- **Exercise goal**: Pull out each line of the records that contains the word "bare", treating uppercase and lowercase as different.

- **Record extracts**:
....
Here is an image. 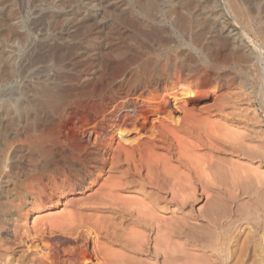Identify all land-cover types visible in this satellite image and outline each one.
<instances>
[{
	"label": "rangeland",
	"instance_id": "rangeland-1",
	"mask_svg": "<svg viewBox=\"0 0 264 264\" xmlns=\"http://www.w3.org/2000/svg\"><path fill=\"white\" fill-rule=\"evenodd\" d=\"M242 2L0 0V166L9 186L0 201V264H264V166L209 150L212 135L226 130L254 138L245 141L251 149L264 144V61L257 69L247 37L260 43L264 14L254 12L251 24ZM217 31L230 32L245 61L220 65L201 52ZM217 67L226 74L221 86ZM84 72L92 83L83 90ZM127 98L143 99L138 115L122 111L95 130L108 103ZM40 111L55 135L27 133V117ZM214 156L231 170L215 185L204 165ZM241 171L253 176L248 187ZM83 173L89 179L76 193ZM131 234L142 236L134 241L144 253L125 250Z\"/></svg>",
	"mask_w": 264,
	"mask_h": 264
},
{
	"label": "bare ground",
	"instance_id": "bare-ground-1",
	"mask_svg": "<svg viewBox=\"0 0 264 264\" xmlns=\"http://www.w3.org/2000/svg\"><path fill=\"white\" fill-rule=\"evenodd\" d=\"M244 5H246L247 7H248V9H249V13H250V17H251V24L256 20V19H254V16H253V13L255 12H260V13H263L264 14V0H243V2H242ZM37 12V11H36ZM36 12H34L35 14H36ZM263 17V16H262ZM261 17V18H262ZM260 20H262V19H260ZM252 26V25H251ZM209 26L208 25H204V31L208 28ZM253 34H255V33H253ZM228 35H230V32H228L227 33V36ZM227 36H223V34L221 33V31H217L216 33H215V36H214V38L211 40V46H210V48H207V49H205V48H201V52L203 53V54H206V52H207V54H208V56H213L214 58H215V60H217L218 62H220V63H218V64H223V63H226V64H229L230 62H237L236 64L238 65V63L239 62H241V61H245V58H247V55L246 54H242V55H240L239 57H237V56H235V52H237L239 49H243V47L239 44V42L238 41H236V39L235 38H232L231 39V37L230 38H228ZM255 36H257V38L260 40L259 42V44L260 45H262L263 47H264V29H263V31H262V36H259V35H255ZM248 38H249V42L250 43H252V46H254V50H255V54L253 53H251V55H254L255 56V59L257 60L256 62H257V69L260 67L259 65L264 61V50H262L261 49V46H259V44L258 43H255V40L253 41V39L251 38V37H249V36H247ZM255 39H256V37H255ZM40 47V46H39ZM47 47V46H46ZM259 66V67H258ZM260 69V68H259ZM263 69V68H262ZM261 69V70H262ZM260 71V70H259ZM229 72V71H228ZM263 72H264V69H263ZM261 73V72H260ZM213 77L215 78V82L217 83V84H219V86H221V82H222V80H223V78H225V75L223 74V72H222V69H220L219 67H217V68H215L214 70H213ZM262 75V77H263V75L264 74H261ZM260 75V76H261ZM87 76H88V72H84V73H78V78L79 79H81V80H83V81H85L84 82V86L82 85V87H83V90L84 89H86V86H89L91 83H92V81L90 80V78H87ZM261 77V79H263ZM103 79V78H102ZM101 79V80H102ZM104 80V79H103ZM105 81V80H104ZM101 82V81H100ZM263 85H264V83H262ZM100 85V87H101V84H99ZM245 86V85H244ZM96 87H98V86H96ZM213 87V89H216V86H212ZM260 88V87H259ZM263 88V87H262ZM261 88V89H262ZM103 89V88H102ZM220 89V88H219ZM99 91H100V88L98 89ZM215 91L216 90H214L213 92H211V93H215ZM262 91V90H261ZM102 92V91H101ZM258 92H260V91H258ZM261 93V92H260ZM49 94V93H48ZM261 96V95H260ZM246 98V97H245ZM257 98V97H256ZM260 99H261V107L264 109V91H263V94H262V97H259ZM55 97L54 96H51V95H48V100L50 101V102H52V103H54L55 102ZM163 100L165 99L164 97L162 98ZM163 100H162V102H163ZM165 101V100H164ZM240 101V100H239ZM246 101V100H245ZM50 102H48V103H50ZM141 102H143V99L142 98H135V99H133V98H127L126 100H124V101H121V102H119L118 104H116V105H111V104H109L108 103V109H107V111L105 112V115H104V117H103V119L102 120H100V121H98L96 124H95V130H102L103 128H104V124L106 123V122H115V121H117V119H118V117L122 114V111H126V112H128V113H131V114H136L137 113V110H136V108L137 107H139V105H140V103ZM165 103V102H164ZM23 108V106L21 105L20 106V108H19V110H23L22 109ZM44 111V110H43ZM203 111V110H202ZM140 113V112H139ZM143 113V112H142ZM233 113V112H232ZM236 114H238V113H236ZM235 114V115H236ZM136 115H138V114H136ZM241 115H243V114H241ZM253 116L255 115V114H252ZM140 116H141V114H140ZM197 116V115H196ZM195 116H193V119H195L194 118ZM230 117V116H229ZM237 117V116H236ZM256 117V116H255ZM27 118H29L28 119V124H29V128H28V131H27V133L29 132V130H31V128L32 129H35V130H37L38 132H46L47 130H50V131H48L47 132V134H48V136L50 135V134H52V135H55V133H53L52 132V129H50L51 127H52V125H53V119L52 118H50V117H45L44 116V113L42 112V111H40V112H37L35 115H33L32 117H27ZM188 118V117H187ZM250 118L251 117H249V120H250ZM258 118V117H257ZM26 119V118H25ZM32 119V120H31ZM193 119L190 121V122H193ZM239 119V118H238ZM243 119V118H242ZM246 119V118H245ZM30 120V121H29ZM187 121L188 120H190L189 118L188 119H186ZM196 120V119H195ZM194 120V121H195ZM231 121H233L234 123H238V124H244V122L242 121V120H237V119H235L234 117L232 118L231 117V119H230ZM247 120V119H246ZM186 121V122H187ZM198 121V120H197ZM251 121V120H250ZM253 121H256L255 119L253 120ZM260 121H262V120H260ZM259 121V119H258V122H260ZM189 122V121H188ZM189 122V123H190ZM194 123V122H193ZM192 123V124H193ZM256 123H257V121H256ZM185 124V123H184ZM262 124V123H261ZM194 125V124H193ZM193 125H191V124H187V128H186V132H188L190 135H198V133L195 131V129H196V126L194 127ZM32 126V127H31ZM179 126H181V125H179ZM183 127L185 128V126L183 125ZM222 128V127H221ZM224 128V127H223ZM222 130V129H221ZM220 130V131H221ZM217 131V130H216ZM218 131H219V129H218ZM225 131V130H224ZM227 132H228V130H226ZM225 131V133H222V136H218V137H216L218 134L216 133L215 135H212V141H211V147L209 148V150L211 151V152H213V153H221V155L224 153L225 154V152H227V151H229V152H227V154L228 153H235V154H237L238 155V157H240L239 159H242V161L243 160H245V161H248L249 162V164L250 163H253V164H259V166L261 167V166H264V144L263 143H261V141H260V143H256L257 145L255 146V147H252V149H251V147H248L247 146V144H245V141H249V142H253L254 141V138H249V137H247L246 135L247 134H245V136L242 134V135H239V136H234L233 137V135H234V133L232 134V132L231 133H227ZM229 131H230V129H229ZM232 131V130H231ZM234 131V130H233ZM50 132V133H49ZM110 132V131H109ZM26 133V134H27ZM240 133V132H239ZM241 133H245V132H241ZM240 133V134H241ZM247 133V132H246ZM29 134V133H28ZM213 134V133H212ZM231 134H232V136H231ZM236 134H237V132H236ZM235 134V135H236ZM256 134V133H255ZM32 134H30V135H26L27 136V138H32V136H31ZM249 135V134H248ZM252 135H254V134H252ZM251 135V136H252ZM109 137H113V134L110 132V136ZM108 137V138H109ZM197 138H199V137H197ZM257 138H258V136H257ZM47 139V138H46ZM109 139H111V138H109ZM211 139V138H210ZM54 140V139H53ZM210 143V142H209ZM138 145V144H137ZM150 145H153V144H150ZM213 145V146H212ZM250 145H252V144H250ZM249 145V146H250ZM140 146V145H139ZM143 146V145H142ZM35 148H36V150L38 151V152H40V153H42V151H43V149H42V147L38 144V145H35ZM133 149H135L136 147H135V145H134V147H132ZM152 148V147H151ZM139 151V150H138ZM148 152V151H147ZM226 155V154H225ZM236 155V156H237ZM215 158V156L213 157V159L212 160H210V158H208V162L206 161V163L204 164V165H206L205 167H207V169L209 170V172L207 171V169H206V173L208 172V173H210V171H211V173H210V175H212V176H210V177H213L215 180H213L212 178V180H213V183L216 181V179H218V180H220V178H221V180H222V175H224L225 176V178L226 177H230V172H231V170H230V168H229V166H228V161L225 163V159L223 158V159H221V160H218V158L217 159H214ZM194 159V158H193ZM197 159V160H196ZM195 159V161L197 162L198 161V158H196ZM192 161V159H190V162ZM201 161V160H200ZM224 161V162H223ZM196 162H194V163H196ZM203 162V161H202ZM192 163L193 162H191V165H192ZM197 164V163H196ZM199 164H200V162H199ZM1 165L2 166H0V172H1V174H0V201H1V199H4V197H6V192H7V188L9 187L7 184H5L4 185V181H5V179L7 178V174L5 173V171H2L3 170V162H1ZM188 165V164H187ZM190 165V164H189ZM194 165V164H193ZM192 165V166H193ZM198 165V164H197ZM201 165H202V163H201ZM196 166V165H195ZM200 166V165H199ZM258 166V167H259ZM185 167H188V166H185ZM191 167V166H190ZM198 167V166H197ZM257 167V166H256ZM193 168V167H192ZM192 168H190V169H192ZM203 166H202V170H203ZM240 168H242V167H240ZM129 169H130V167H129ZM199 169H201L200 167H199ZM193 170V169H192ZM204 170H205V168H204ZM230 170V171H229ZM129 171V170H128ZM191 171V170H190ZM195 171H197V170H194V172ZM193 172V173H194ZM200 172H202L201 170H200ZM242 173L241 174H245V175H241L240 176V180H243L242 181V185H245L246 187H248V184H246V182L248 183L251 179L249 178L250 176H247L248 175V173L246 174V172L245 171H241ZM126 173V172H125ZM131 173V172H130ZM205 173V172H204ZM220 173H222V175L220 174ZM253 173V172H252ZM160 174H162L161 172H160ZM164 174V173H163ZM234 174V173H233ZM254 174V173H253ZM196 175V174H195ZM194 175V176H195ZM198 175H199V173H198ZM203 175V174H202ZM219 175V176H218ZM229 175V176H228ZM132 176V175H131ZM197 176V175H196ZM207 176V175H206ZM205 176V177H206ZM238 176V175H237ZM236 176V177H237ZM201 177V176H200ZM203 177V176H202ZM201 177V178H202ZM209 177V178H210ZM216 177V178H215ZM217 177H220V178H217ZM251 177H253V176H251ZM259 177V176H258ZM198 178V177H197ZM224 178V177H223ZM227 178V179H228ZM249 179V180H247L246 182H245V180L246 179ZM88 179H89V176L86 174V173H83L79 178H78V182H77V184L75 185V188H74V190H75V192L76 193H79L80 192V190H82L84 187H85V185H86V183H87V181H88ZM195 179V178H194ZM193 179V180H194ZM200 178H198L197 180H198V182L200 181L199 180ZM207 179H208V177H207ZM255 179V178H254ZM258 179V178H257ZM131 180V179H130ZM211 180V181H212ZM217 180V181H218ZM237 180H238V178H237ZM262 180V179H261ZM127 181V180H126ZM125 181V182H126ZM170 181L171 180H167V183L169 182V184H170ZM189 181V180H188ZM187 181V183L188 184H191V182L189 183ZM210 181V180H209ZM225 181H227L226 179H225ZM225 181H218V183L219 184H222L223 182H225ZM255 181V180H254ZM253 180H252V182H254ZM130 182V181H129ZM172 182V181H171ZM174 183H175V186H177V185H179V187L180 186H182V181L180 182H178V181H173ZM194 182V181H193ZM197 181H196V183H198ZM201 182V181H200ZM199 182V183H200ZM228 182V181H227ZM238 182H239V180H238ZM252 182H250L249 184L250 185H252L253 184V186L254 187H256V185H258V182L261 184V183H264V182H260V180L256 183V181L254 182L256 185H254V183H252ZM132 183H133V181H132ZM166 183V182H165ZM207 183V182H206ZM235 183H237V182H235ZM129 184H131V182L129 183ZM173 183H171V186H173L172 185ZM186 184V183H185ZM195 184V183H194ZM203 183H201V185H202ZM209 184V183H208ZM224 184H227V183H224ZM239 184V183H238ZM123 185L124 186H126L124 183H123ZM187 185V184H186ZM211 185V184H210ZM214 185H215V183H214ZM241 185V184H240ZM240 185H239V187H240ZM262 186H263V184H261ZM261 185H260V187H261ZM121 187H123L122 186V183H121V185H120ZM128 186H131V185H128ZM127 186V187H128ZM189 186V185H188ZM191 186V185H190ZM204 186H208V185H204ZM235 186V185H234ZM244 186V187H245ZM252 186V187H253ZM185 187V186H184ZM187 187V186H186ZM243 187V188H244ZM250 188H251V186H250ZM259 188V187H258ZM257 188V189H258ZM262 188V187H261ZM238 189V188H237ZM241 189V188H240ZM247 189V188H246ZM252 189V188H251ZM256 189V188H255ZM239 190V189H238ZM243 190H245V189H243ZM248 190V189H247ZM250 190V189H249ZM248 190V191H249ZM241 191V190H240ZM239 191V192H240ZM252 191H254L253 189H252ZM261 191H263L262 189H261ZM261 191L259 192V195H260V193H261ZM74 192V193H75ZM245 192V191H244ZM255 192V191H254ZM247 193V192H246ZM256 193V192H255ZM242 194V193H241ZM251 194V193H250ZM252 195V194H251ZM259 195L257 194V196H256V198L257 197H259ZM261 196V195H260ZM236 197V196H235ZM254 197H255V195H254ZM250 198V197H249ZM255 198V199H256ZM264 198V197H263ZM230 199H232V197L230 198ZM233 199H234V197H233ZM255 199H254V202H256L255 201ZM235 200H237V199H235ZM240 201V200H239ZM252 201V200H251ZM264 201V200H263ZM244 202V201H243ZM257 202H258V200H257ZM261 202V201H260ZM1 203V202H0ZM3 203V202H2ZM112 203V202H111ZM248 203V202H247ZM246 203V205H248ZM251 203V202H250ZM249 203V204H250ZM113 204V203H112ZM259 204H261V203H259ZM113 205H115V203L113 204ZM240 205V204H239ZM254 205H256V204H254ZM264 205V204H263ZM116 206V205H115ZM114 206V207H115ZM243 206V205H242ZM119 207V206H118ZM117 207V208H118ZM235 207H236V205H235ZM263 207V206H262ZM116 208V207H115ZM122 208V207H121ZM131 209H133V207H130ZM130 208H129V210H130ZM238 208V207H237ZM253 208V207H252ZM255 208V207H254ZM124 209V208H123ZM127 208H125L124 210H126ZM239 209V208H238ZM241 209V208H240ZM117 210H119V209H117ZM128 210V209H127ZM128 210V211H129ZM256 210V209H255ZM119 211H121V209L119 210ZM135 211V210H134ZM235 211H236V209H235ZM238 211V210H237ZM241 211V210H240ZM251 211H252V209H251ZM124 212V211H123ZM132 212V211H131ZM242 212V211H241ZM248 212V211H247ZM253 212H255V211H253ZM125 213V212H124ZM127 213V212H126ZM236 213V212H235ZM245 213V212H244ZM251 213V212H250ZM122 214V213H121ZM240 214V213H239ZM249 214V213H248ZM129 216H132V213H129L128 214ZM235 215V214H234ZM237 215V214H236ZM243 215V214H242ZM241 215V216H242ZM246 215V214H245ZM252 215V214H251ZM255 215V214H254ZM260 215V214H259ZM128 216V217H129ZM134 216V215H133ZM247 216V215H246ZM246 216H244V217H246ZM248 216H250V215H248ZM263 216V215H262ZM261 216V217H262ZM240 217V216H239ZM243 217V216H242ZM253 217V216H252ZM133 218L134 217H132V221H133ZM135 218H136V216H135ZM237 218H238V216H237ZM140 219V218H139ZM143 219V218H142ZM232 219V218H231ZM135 220V219H134ZM136 220H138V219H136ZM245 220V219H244ZM131 221V220H130ZM131 221V222H132ZM139 222V221H138ZM137 221H136V223H138ZM243 222V221H242ZM1 223V222H0ZM141 223H142V220H141ZM143 223H145V221L143 220ZM238 223V222H237ZM233 224H234V221H233ZM145 225V224H144ZM146 225H148V224H146ZM15 230V229H14ZM5 237L6 238H10V236H11V233H12V230H11V228H9V226H8V228H5ZM135 235V234H134ZM16 236V235H15ZM133 235L131 234V239L133 238L132 237ZM135 237V239H132L130 242H124V244H122L123 246H124V248H125V250L126 249H130L132 252H133V254H134V252L137 254V253H144L143 251H145V250H142V247H144V245H141V244H139V243H141V241H139V240H141V238H142V236H140L141 238H137L138 236H134ZM116 238V237H115ZM136 239H139L138 240V244H136V242L134 241V240H136ZM130 240V239H129ZM122 241V240H121ZM146 242V241H145ZM147 246V245H146ZM143 249H145V248H143ZM129 251V250H128ZM130 253V252H129ZM112 256V255H111ZM110 256V257H111ZM117 256V255H116ZM114 257H115V254H114ZM113 257V258H114ZM123 257V256H122ZM164 257H165V254H164ZM115 258H117V257H115ZM114 258V259H115ZM120 258H121V255H120ZM111 260V259H110ZM116 260V259H115ZM112 261V260H111ZM117 261V260H116ZM122 261V260H121ZM121 261H119L120 263H121ZM115 262V261H114ZM118 262V263H119ZM122 264H123V262H122ZM237 264V263H236Z\"/></svg>",
	"mask_w": 264,
	"mask_h": 264
}]
</instances>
....
- **Final result**:
	"label": "bare ground",
	"instance_id": "bare-ground-1",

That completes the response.